WHAT IS BEING ASKED — Two lines mark the range in the entries below: the one holding "left shoulder: (184, 279)" and the one holding "left elbow: (345, 294)". Set down those two and all lines between them, exactly.

┄┄┄┄┄┄┄┄┄┄┄┄┄┄┄┄┄┄┄┄

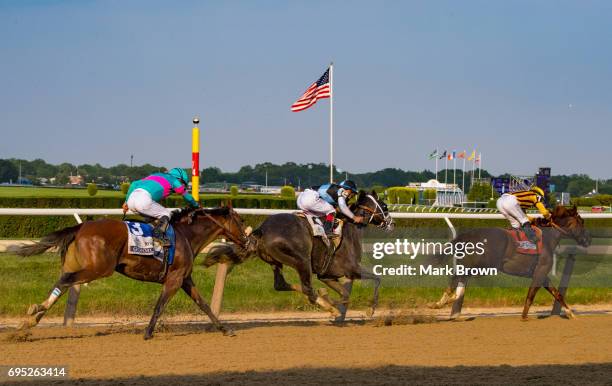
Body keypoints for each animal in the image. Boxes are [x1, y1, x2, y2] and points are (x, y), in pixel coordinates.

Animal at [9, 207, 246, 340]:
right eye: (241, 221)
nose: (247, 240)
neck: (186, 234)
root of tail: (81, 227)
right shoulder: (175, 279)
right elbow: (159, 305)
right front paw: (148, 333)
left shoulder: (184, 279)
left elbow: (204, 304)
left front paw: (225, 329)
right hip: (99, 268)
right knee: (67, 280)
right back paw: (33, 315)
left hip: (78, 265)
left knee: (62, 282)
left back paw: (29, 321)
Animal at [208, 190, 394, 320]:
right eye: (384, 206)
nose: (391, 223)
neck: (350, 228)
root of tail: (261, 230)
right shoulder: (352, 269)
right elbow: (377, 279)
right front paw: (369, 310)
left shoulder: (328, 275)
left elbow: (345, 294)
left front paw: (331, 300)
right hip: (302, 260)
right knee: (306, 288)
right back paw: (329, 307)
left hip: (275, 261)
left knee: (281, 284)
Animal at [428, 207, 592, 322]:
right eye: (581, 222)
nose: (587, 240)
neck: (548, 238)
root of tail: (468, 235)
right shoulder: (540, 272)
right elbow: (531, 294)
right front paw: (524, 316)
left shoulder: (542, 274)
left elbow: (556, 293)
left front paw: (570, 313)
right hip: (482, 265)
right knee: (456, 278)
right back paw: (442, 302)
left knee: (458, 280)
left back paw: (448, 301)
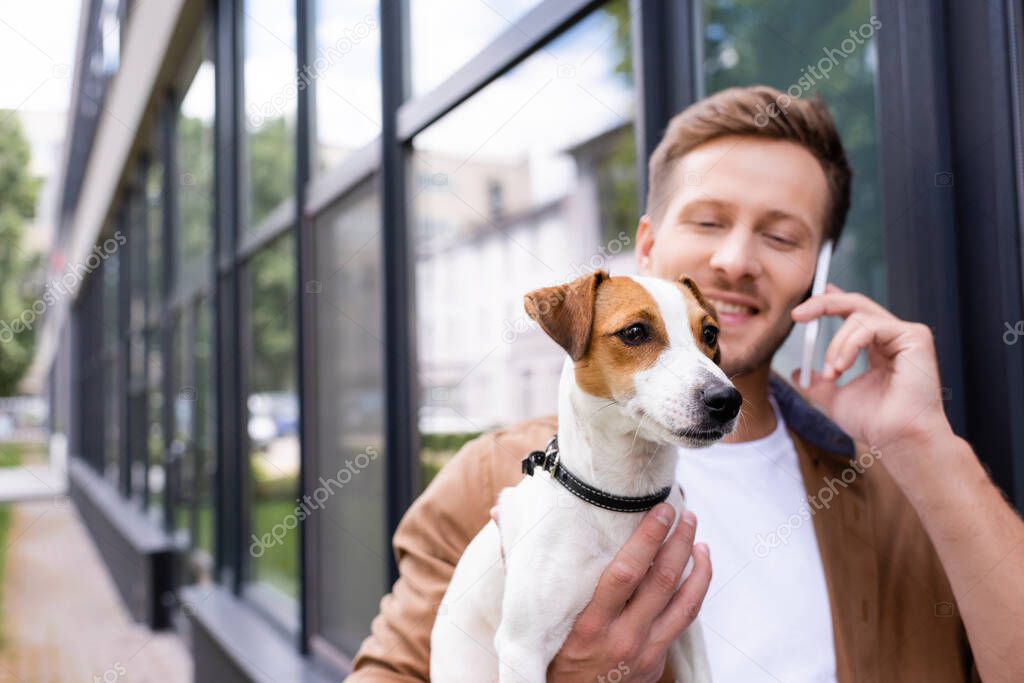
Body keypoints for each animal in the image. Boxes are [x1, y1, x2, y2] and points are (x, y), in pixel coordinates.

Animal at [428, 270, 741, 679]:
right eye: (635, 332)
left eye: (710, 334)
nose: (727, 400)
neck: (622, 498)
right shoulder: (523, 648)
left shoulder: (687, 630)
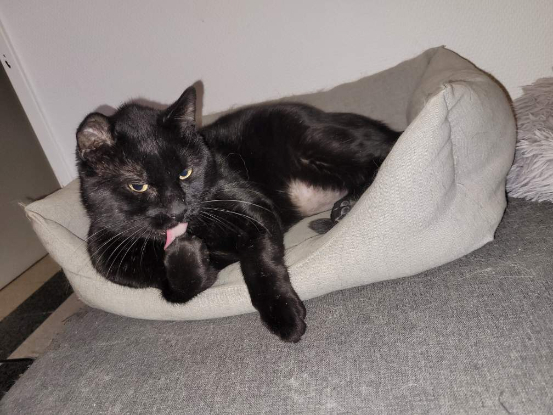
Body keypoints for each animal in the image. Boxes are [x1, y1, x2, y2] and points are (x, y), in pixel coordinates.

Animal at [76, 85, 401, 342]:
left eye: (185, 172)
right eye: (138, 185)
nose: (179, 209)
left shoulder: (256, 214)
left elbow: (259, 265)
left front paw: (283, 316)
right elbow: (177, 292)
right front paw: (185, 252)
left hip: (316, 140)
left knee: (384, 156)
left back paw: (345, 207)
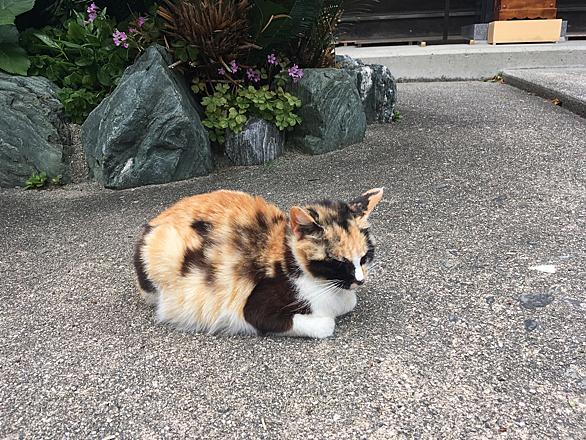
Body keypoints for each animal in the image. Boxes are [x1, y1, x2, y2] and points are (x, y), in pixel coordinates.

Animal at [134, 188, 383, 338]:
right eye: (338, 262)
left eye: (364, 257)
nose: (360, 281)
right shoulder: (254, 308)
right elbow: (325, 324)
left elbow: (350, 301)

┄┄┄┄┄┄┄┄┄┄┄┄┄┄┄┄┄┄┄┄

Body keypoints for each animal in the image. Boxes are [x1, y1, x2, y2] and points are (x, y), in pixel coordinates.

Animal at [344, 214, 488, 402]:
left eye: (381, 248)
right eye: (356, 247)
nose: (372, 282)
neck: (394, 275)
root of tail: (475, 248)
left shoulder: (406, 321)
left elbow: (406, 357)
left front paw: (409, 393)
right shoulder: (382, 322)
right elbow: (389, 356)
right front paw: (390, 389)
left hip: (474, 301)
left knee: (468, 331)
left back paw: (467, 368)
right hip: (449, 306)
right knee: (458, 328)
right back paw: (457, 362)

┄┄┄┄┄┄┄┄┄┄┄┄┄┄┄┄┄┄┄┄

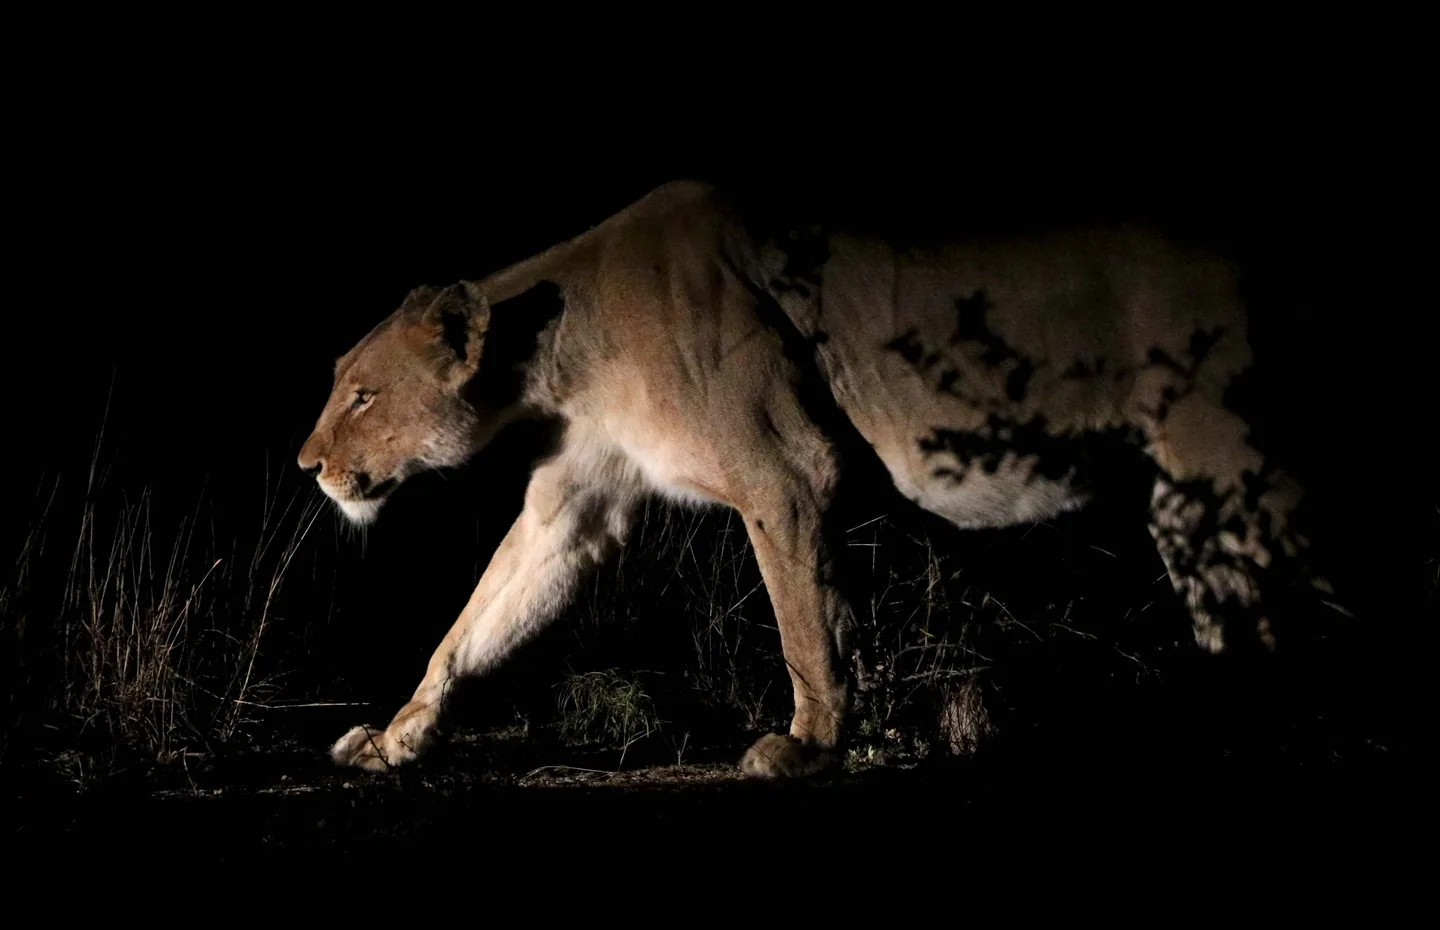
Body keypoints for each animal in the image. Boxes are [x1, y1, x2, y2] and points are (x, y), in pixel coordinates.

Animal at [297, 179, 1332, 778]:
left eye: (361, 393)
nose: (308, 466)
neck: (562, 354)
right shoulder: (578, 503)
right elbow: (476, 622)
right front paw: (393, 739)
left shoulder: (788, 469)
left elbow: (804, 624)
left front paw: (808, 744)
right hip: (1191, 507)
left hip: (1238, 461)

┄┄┄┄┄┄┄┄┄┄┄┄┄┄┄┄┄┄┄┄

RESULT FOR THIS TASK —
left shoulder: (184, 279)
left elbow: (204, 304)
left front paw: (225, 329)
right hip: (99, 268)
right knee: (67, 280)
right back paw: (33, 315)
left hip: (78, 265)
left knee: (62, 282)
left back paw: (29, 321)
Animal at [208, 190, 394, 320]:
right eye: (384, 206)
nose: (391, 223)
neck: (350, 228)
root of tail: (261, 230)
right shoulder: (352, 269)
right elbow: (377, 279)
right front paw: (369, 310)
left shoulder: (328, 275)
left elbow: (345, 294)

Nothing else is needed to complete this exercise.